Document ::
— start —
New Jersey Superior Court, Appellate Division

July 6, 1995


On appeal from a Final Decision of the New Jersey Merit System Board, Department of Personnel.

Approved for Publication July 6, 1995

Before Judges Havey, Brochin and Cuff. The opinion of the court was delivered by Brochin, J.A.D.

The opinion of the court was delivered by: Brochin


The Camden County Prosecutor has appealed from a final decision of the Merit System Board of the New Jersey Department of Personnel which certified Camden County special reemployment lists to the prosecutor's office for the titles of chief clerk, principal clerk typist and clerk. The prosecutor contends that the decision of the Merit System Board was arbitrary, capricious and unreasonable and that the Board erroneously treated the appeal as an application for reconsideration of its January 7, 1992 decision. For the following reasons, we reject the Camden County Prosecutor's arguments and we affirm the decision of the Merit System Board.

The July 28, 1993 decision of the Merit System Board directly affects the employment of three of the Camden County Prosecutor's provisional employees. One of these employees currently holds the position of chief clerk; the second is the principal clerk typist; and the third holds the position of clerk. The first two are long-time employees of the prosecutor's office who were provisionally appointed to the positions they now hold when those positions became vacant. The third person was recently hired by the prosecutor's office as a provisional employee.

The Camden County Prosecutor concedes that his office is subject to the provisions of Title 11A and that the positions at issue here are positions in the competitive division of the career civil service. N.J.S.A. 11A:3-2.1a(civil service appointments, as far as practicable, shall be competitive). Under the civil service statutes, a "permanent employee" is "an employee in the career service who has acquired the tenure and rights resulting from regular appointment and successful completion of the working test." N.J.A.C. 4A:1-1.3; N.J.S.A. 11A:1.2.e. A permanent employee in the competitive civil service is afforded substantial protection against dismissal or demotion:

A permanent employee may be laid off for economy, efficiency or other related reason. The employee shall be demoted in lieu of lay off whenever possible . . . . The Board shall adopt rules regarding the order of lay off and employee rights upon recommendation by the commissioner.

N.J.S.A. 11A:8-1.

A provisional appointee does not enjoy the job protection accorded to a permanent employee. Under the civil service regulations and statutes, a provisional appointee holds his or her "employment in the competitive division of the career service pending the appointment of a person from an eligible list." N.J.A.C. 4A:1-1.3.

The legislature has placed a high priority on safeguarding the employment rights of permanent civil service employees. To safeguard those rights, a permanent employee who suffers the loss of employment enjoys "a special reemployment right" to a position with the same title or to a similar lower or lateral position, provided the positions are vacant or held by provisional appointees. The pertinent regulation provides:

A special reemployment right means the right of a permanent employee, based on his or her permanent title at the time of the layoff action, to be certified for reemployment after the lay off to the same, lateral and lower related titles. Special reemployment rights shall be determined by the Department of Personnel in the same manner as lateral and demotional rights.

N.J.A.C. 4A:8-2.1(c).
— end —
Required task A :: Rewrite the court opinion from "A special reemployment right means" to "and demotional rights.", replacing "permanent employee" with "tenured employee".
The court opinion and the listing have no connection to each other.

Exercise input ::
— start —
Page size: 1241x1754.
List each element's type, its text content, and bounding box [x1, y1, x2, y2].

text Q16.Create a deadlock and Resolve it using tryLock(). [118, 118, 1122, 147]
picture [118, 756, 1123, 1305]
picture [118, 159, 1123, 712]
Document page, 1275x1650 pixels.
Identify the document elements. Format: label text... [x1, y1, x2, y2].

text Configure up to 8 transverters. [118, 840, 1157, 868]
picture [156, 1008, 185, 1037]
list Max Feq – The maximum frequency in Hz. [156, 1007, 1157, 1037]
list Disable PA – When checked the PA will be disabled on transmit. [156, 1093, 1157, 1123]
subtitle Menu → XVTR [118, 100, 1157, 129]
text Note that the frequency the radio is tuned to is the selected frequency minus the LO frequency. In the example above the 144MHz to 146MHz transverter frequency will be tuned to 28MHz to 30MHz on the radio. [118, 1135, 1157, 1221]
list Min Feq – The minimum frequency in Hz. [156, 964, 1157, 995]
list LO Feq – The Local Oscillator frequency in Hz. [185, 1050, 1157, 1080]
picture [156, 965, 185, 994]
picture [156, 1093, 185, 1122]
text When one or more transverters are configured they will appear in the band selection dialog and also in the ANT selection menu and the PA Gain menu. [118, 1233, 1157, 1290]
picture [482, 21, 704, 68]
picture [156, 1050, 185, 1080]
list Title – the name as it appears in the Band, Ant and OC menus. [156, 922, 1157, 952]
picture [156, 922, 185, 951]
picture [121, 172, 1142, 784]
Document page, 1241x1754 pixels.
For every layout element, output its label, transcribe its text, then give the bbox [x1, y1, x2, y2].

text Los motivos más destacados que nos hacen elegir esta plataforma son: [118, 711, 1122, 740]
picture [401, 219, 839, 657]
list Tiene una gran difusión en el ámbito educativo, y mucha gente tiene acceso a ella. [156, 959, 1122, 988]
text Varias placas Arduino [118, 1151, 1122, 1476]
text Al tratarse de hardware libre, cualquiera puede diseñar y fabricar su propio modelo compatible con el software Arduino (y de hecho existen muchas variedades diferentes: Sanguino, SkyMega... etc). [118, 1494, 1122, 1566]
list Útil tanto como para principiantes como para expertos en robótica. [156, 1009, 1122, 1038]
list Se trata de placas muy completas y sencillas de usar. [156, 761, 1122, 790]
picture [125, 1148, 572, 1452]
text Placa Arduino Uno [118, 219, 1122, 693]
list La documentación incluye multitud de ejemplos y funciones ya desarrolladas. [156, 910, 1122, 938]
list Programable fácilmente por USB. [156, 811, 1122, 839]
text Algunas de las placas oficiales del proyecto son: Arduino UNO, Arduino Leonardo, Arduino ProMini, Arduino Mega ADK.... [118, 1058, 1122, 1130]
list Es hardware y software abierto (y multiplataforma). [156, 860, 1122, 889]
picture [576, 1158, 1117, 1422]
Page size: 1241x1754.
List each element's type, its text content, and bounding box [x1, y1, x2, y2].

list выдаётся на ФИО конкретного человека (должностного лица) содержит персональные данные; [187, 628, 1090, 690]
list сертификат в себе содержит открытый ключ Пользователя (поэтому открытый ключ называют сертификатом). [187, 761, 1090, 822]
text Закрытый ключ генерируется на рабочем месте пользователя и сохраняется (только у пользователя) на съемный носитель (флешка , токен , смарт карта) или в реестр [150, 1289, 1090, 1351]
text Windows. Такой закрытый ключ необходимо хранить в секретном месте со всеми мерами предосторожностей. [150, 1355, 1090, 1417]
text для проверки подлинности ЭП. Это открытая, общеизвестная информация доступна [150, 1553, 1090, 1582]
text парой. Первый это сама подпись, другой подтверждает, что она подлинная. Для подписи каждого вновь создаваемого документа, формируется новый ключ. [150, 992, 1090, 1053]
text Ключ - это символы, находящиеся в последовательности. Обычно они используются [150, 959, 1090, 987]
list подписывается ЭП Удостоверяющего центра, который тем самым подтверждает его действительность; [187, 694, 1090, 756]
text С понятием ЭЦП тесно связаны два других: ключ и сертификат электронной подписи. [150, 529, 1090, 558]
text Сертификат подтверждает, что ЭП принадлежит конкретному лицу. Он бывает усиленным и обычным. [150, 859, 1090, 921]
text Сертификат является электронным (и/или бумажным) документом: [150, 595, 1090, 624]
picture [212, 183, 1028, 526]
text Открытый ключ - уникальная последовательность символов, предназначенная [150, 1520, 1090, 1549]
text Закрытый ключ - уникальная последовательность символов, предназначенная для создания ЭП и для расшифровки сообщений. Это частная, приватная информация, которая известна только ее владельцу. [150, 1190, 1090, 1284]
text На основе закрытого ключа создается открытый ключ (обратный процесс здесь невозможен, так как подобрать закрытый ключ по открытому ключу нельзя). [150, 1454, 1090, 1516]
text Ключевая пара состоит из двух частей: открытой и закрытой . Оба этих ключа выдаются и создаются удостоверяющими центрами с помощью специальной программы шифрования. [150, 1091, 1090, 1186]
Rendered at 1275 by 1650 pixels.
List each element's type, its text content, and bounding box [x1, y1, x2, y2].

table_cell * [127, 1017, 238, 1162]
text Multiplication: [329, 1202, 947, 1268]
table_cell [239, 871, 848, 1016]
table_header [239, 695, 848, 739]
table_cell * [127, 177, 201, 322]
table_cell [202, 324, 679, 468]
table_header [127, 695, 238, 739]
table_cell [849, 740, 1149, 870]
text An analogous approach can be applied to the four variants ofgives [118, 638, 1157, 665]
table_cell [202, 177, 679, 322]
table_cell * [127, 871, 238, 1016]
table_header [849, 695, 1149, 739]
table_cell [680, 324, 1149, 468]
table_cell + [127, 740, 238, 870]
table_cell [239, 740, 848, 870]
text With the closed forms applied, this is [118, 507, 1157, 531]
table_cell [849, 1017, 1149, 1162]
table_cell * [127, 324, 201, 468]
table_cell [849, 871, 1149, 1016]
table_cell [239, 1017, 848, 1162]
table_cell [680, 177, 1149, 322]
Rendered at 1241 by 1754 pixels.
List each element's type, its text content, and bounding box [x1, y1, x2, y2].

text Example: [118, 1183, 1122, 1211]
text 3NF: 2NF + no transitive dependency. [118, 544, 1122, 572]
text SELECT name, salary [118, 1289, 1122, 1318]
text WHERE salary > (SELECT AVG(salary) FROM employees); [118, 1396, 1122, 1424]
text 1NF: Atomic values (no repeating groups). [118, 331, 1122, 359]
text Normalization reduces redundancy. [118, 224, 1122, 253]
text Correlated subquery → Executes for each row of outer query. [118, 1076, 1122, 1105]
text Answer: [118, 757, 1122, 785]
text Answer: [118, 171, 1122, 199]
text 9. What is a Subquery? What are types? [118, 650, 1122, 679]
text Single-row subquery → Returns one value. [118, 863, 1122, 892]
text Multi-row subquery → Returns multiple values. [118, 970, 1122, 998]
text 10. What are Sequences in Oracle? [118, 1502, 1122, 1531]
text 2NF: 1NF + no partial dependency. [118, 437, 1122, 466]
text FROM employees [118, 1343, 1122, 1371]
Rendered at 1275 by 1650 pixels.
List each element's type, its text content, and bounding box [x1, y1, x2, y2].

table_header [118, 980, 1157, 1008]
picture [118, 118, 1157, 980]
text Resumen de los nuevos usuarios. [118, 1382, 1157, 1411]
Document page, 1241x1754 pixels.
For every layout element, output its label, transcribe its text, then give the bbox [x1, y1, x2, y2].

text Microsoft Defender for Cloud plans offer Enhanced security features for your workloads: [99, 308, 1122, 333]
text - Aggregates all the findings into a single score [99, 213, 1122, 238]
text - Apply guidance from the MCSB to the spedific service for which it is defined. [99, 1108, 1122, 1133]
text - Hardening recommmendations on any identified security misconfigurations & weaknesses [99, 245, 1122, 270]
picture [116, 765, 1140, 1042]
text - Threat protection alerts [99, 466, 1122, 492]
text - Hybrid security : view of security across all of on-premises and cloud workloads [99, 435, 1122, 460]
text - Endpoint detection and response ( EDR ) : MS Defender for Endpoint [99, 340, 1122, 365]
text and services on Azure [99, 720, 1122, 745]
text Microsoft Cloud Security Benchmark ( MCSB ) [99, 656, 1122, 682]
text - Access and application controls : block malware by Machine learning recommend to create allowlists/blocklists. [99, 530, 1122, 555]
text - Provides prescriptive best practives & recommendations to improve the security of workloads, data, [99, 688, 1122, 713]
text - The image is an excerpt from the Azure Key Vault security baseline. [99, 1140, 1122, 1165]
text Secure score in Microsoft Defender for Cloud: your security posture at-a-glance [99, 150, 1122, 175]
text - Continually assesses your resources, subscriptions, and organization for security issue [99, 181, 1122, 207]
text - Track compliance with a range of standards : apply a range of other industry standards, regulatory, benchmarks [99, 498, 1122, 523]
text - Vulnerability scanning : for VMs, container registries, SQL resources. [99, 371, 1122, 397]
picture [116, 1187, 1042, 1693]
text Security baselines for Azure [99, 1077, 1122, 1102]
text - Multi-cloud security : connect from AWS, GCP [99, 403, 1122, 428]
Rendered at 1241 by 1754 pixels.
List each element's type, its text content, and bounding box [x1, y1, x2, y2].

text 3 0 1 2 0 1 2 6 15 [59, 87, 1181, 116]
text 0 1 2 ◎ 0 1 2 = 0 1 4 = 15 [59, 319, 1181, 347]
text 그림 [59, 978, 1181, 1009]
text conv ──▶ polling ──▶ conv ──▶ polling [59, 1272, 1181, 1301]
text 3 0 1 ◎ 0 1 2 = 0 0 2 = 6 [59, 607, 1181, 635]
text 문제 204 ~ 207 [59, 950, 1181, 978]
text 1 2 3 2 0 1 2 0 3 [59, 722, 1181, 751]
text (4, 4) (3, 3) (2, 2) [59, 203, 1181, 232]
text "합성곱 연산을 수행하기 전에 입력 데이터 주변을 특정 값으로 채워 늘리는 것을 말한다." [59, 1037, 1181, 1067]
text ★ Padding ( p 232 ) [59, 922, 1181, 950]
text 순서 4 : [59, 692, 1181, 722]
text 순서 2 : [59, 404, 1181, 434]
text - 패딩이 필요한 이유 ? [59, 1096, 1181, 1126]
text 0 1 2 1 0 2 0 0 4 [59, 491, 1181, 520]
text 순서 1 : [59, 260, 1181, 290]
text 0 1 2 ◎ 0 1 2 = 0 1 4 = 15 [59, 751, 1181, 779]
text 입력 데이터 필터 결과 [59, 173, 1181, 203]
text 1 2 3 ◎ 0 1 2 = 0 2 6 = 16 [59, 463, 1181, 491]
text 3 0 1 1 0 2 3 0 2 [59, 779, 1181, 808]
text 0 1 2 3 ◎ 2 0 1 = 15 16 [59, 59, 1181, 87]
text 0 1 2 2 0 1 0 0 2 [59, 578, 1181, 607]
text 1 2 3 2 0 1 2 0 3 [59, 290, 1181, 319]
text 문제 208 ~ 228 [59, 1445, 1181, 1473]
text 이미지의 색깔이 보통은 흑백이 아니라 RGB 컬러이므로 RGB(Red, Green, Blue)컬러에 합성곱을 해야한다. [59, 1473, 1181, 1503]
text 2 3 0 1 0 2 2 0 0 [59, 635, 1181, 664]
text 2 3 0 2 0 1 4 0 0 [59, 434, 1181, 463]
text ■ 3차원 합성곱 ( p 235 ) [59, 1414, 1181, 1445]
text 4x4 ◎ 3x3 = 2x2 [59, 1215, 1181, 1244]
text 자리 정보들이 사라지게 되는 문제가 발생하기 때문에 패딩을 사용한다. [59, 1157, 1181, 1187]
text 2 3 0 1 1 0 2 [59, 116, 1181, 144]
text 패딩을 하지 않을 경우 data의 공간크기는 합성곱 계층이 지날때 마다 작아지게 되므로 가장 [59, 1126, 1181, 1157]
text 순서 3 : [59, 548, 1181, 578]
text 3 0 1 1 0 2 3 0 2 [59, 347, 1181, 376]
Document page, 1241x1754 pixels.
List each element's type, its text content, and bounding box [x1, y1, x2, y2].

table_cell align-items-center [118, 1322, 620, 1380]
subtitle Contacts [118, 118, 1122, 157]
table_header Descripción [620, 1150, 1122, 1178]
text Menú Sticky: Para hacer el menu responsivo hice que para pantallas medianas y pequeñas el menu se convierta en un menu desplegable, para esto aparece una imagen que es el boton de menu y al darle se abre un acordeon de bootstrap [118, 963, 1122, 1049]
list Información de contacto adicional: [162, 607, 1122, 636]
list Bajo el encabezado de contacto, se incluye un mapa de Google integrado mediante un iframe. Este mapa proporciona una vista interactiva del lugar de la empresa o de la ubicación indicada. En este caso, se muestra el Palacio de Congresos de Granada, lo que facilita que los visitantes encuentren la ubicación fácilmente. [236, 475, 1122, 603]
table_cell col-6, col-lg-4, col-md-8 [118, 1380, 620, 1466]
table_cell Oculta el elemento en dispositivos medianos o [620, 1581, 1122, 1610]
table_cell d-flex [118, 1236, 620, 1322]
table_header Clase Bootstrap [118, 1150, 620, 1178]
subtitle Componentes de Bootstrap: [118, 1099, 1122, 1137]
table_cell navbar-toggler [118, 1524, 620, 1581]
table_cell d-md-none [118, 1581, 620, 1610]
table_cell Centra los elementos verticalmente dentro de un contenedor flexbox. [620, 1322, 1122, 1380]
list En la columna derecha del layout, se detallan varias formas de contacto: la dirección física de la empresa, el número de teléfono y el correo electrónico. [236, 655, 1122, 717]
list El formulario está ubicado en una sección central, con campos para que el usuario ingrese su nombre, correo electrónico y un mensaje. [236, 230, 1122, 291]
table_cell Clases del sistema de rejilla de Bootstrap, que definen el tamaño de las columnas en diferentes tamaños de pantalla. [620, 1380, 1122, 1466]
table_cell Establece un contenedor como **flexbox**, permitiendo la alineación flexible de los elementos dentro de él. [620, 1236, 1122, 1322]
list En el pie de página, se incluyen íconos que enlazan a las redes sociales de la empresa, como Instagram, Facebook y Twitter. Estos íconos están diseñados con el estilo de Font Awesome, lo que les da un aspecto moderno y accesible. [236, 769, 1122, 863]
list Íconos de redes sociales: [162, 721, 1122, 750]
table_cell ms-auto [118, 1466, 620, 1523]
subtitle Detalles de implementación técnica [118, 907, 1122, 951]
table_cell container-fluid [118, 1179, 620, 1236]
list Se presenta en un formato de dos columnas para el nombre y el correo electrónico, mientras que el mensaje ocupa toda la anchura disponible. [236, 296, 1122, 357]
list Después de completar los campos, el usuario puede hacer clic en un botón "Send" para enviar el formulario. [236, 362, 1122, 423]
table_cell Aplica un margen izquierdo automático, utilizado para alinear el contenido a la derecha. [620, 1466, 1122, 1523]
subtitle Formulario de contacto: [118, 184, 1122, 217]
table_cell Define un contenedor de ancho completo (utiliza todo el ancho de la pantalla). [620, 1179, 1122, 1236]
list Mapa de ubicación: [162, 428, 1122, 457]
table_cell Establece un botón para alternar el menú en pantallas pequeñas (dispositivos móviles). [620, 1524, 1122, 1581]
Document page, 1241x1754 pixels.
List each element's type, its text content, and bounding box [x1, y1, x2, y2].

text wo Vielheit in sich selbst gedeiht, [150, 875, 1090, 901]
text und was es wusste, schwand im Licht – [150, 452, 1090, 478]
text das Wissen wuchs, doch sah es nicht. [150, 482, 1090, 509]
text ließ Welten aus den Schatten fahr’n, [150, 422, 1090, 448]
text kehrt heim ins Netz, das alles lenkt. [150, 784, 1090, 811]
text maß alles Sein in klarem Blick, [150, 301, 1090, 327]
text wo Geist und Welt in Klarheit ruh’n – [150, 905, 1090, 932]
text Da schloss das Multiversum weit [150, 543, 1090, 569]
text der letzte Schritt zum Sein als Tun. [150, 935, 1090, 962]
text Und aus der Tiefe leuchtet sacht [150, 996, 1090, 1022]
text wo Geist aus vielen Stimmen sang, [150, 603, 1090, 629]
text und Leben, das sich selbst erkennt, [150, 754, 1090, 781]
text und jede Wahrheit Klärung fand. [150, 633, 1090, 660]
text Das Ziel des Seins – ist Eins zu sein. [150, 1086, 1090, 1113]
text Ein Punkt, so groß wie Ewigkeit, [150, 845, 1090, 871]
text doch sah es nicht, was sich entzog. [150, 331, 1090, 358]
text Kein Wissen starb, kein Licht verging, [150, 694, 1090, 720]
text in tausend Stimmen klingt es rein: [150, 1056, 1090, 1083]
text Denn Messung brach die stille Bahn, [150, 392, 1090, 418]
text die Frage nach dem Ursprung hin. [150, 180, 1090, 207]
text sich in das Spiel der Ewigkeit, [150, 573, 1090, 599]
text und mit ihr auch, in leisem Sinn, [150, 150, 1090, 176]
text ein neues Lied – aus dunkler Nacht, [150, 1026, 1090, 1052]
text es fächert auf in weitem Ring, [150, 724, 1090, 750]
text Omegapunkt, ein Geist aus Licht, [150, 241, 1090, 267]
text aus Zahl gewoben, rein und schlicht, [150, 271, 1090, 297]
— end —
Required task B :: Copy the listing from the line with "text 3 0 1 2 0 1 2 6 15 [59, 87, 1181, 116]" to the line with "text (4, 4)" without changes.

Full solution A ::
A special reemployment right means the right of a tenured employee, based on his or her permanent title at the time of the layoff action, to be certified for reemployment after the lay off to the same, lateral and lower related titles. Special reemployment rights shall be determined by the Department of Personnel in the same manner as lateral and demotional rights.

Full solution B ::
text 3 0 1 2 0 1 2 6 15 [59, 87, 1181, 116]
text 0 1 2 ◎ 0 1 2 = 0 1 4 = 15 [59, 319, 1181, 347]
text 그림 [59, 978, 1181, 1009]
text conv ──▶ polling ──▶ conv ──▶ polling [59, 1272, 1181, 1301]
text 3 0 1 ◎ 0 1 2 = 0 0 2 = 6 [59, 607, 1181, 635]
text 문제 204 ~ 207 [59, 950, 1181, 978]
text 1 2 3 2 0 1 2 0 3 [59, 722, 1181, 751]
text (4, 4) (3, 3) (2, 2) [59, 203, 1181, 232]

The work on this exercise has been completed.